Dynamic Regret via Discounted-to-Dynamic Reduction with Applications to Curved Losses and Adam Optimizer
Yan-Feng Xie, Yu-Jie Zhang, Peng Zhao, Zhi-Hua Zhou
TL;DR
This paper introduces a modular discounted-to-dynamic reduction for online learning with curved losses, enabling dynamic-regret guarantees by leveraging discounted regret templates. It shows that two curved losses, online linear regression and online logistic regression, admit sharp dynamic-regret bounds under the modular framework, and implements a two-layer ensemble to tune discount factors for logistic regression. Extending the reduction to the Adam optimizer via the O2NC framework yields optimal convergence rates in stochastic, non-convex, and non-smooth settings, with flexible parameter choices for $(\beta_1,\beta_2)$ under both clipped and clip-free variants. The results illuminate the role of momentum and second-moment dynamics in non-stationary environments, and provide a unified approach to analyze adaptive optimizers within non-convex online-to-online reductions.

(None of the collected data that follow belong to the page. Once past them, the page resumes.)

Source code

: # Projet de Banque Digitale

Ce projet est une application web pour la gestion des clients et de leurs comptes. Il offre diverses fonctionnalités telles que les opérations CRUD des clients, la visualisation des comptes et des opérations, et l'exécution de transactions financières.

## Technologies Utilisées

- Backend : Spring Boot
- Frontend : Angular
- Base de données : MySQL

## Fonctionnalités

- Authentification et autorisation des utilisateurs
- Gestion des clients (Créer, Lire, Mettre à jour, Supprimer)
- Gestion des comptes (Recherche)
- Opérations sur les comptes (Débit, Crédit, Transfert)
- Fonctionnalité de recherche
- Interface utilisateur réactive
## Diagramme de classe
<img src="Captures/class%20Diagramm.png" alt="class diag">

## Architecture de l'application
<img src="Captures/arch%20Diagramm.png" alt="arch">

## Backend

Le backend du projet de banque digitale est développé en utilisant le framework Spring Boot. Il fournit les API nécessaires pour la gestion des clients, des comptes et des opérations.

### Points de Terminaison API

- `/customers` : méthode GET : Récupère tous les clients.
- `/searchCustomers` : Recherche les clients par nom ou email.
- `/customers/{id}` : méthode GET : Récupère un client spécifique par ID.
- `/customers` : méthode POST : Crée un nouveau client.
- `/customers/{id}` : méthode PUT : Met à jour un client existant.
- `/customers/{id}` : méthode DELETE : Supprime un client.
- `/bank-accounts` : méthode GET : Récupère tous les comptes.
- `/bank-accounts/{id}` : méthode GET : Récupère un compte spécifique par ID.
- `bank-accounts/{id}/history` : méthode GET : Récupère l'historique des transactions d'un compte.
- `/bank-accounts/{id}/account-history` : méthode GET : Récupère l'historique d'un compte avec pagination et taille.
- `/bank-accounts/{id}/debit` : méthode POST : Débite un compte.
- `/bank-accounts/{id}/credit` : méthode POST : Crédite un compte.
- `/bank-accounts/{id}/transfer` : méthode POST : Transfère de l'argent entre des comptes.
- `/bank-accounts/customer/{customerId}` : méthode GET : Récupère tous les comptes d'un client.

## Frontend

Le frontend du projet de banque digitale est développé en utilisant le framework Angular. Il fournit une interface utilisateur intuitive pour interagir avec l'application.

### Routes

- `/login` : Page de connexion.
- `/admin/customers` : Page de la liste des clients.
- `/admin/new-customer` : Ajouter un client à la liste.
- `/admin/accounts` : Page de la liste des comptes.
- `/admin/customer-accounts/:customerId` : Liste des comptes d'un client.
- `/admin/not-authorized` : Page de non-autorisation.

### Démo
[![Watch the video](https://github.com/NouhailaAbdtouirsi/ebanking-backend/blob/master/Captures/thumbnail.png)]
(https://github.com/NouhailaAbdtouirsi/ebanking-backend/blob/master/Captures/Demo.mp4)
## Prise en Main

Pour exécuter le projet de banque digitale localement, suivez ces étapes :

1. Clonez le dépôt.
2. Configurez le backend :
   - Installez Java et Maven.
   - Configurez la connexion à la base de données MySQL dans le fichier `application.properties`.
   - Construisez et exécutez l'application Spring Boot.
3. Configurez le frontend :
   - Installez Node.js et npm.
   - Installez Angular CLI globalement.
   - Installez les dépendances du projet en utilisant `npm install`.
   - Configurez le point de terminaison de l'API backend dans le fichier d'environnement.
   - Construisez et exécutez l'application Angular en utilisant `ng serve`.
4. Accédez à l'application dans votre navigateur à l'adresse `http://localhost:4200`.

Collectively, the work advances theory and practice for dynamic adaptation in curved-loss online learning and non-convex stochastic optimization.
Abstract
We study dynamic regret minimization in non-stationary online learning, with a primary focus on follow-the-regularized-leader (FTRL) methods. FTRL is important for curved losses and for understanding adaptive optimizers such as Adam, yet existing dynamic regret analyses are less explored for FTRL. To address this, we build on the discounted-to-dynamic reduction and present a modular way to obtain dynamic regret bounds of FTRL-related problems. Specifically, we focus on two representative curved losses: linear regression and logistic regression. Our method not only simplifies existing proofs for the optimal dynamic regret of online linear regression, but also yields new dynamic regret guarantees for online logistic regression. Beyond online convex optimization, we apply the reduction to analyze the Adam optimizers, obtaining optimal convergence rates in stochastic, non-convex, and non-smooth settings. The reduction also enables a more detailed treatment of Adam with two discount parameters $(β_1,β_2)$, leading to new results for both clipped and clip-free variants of Adam optimizers.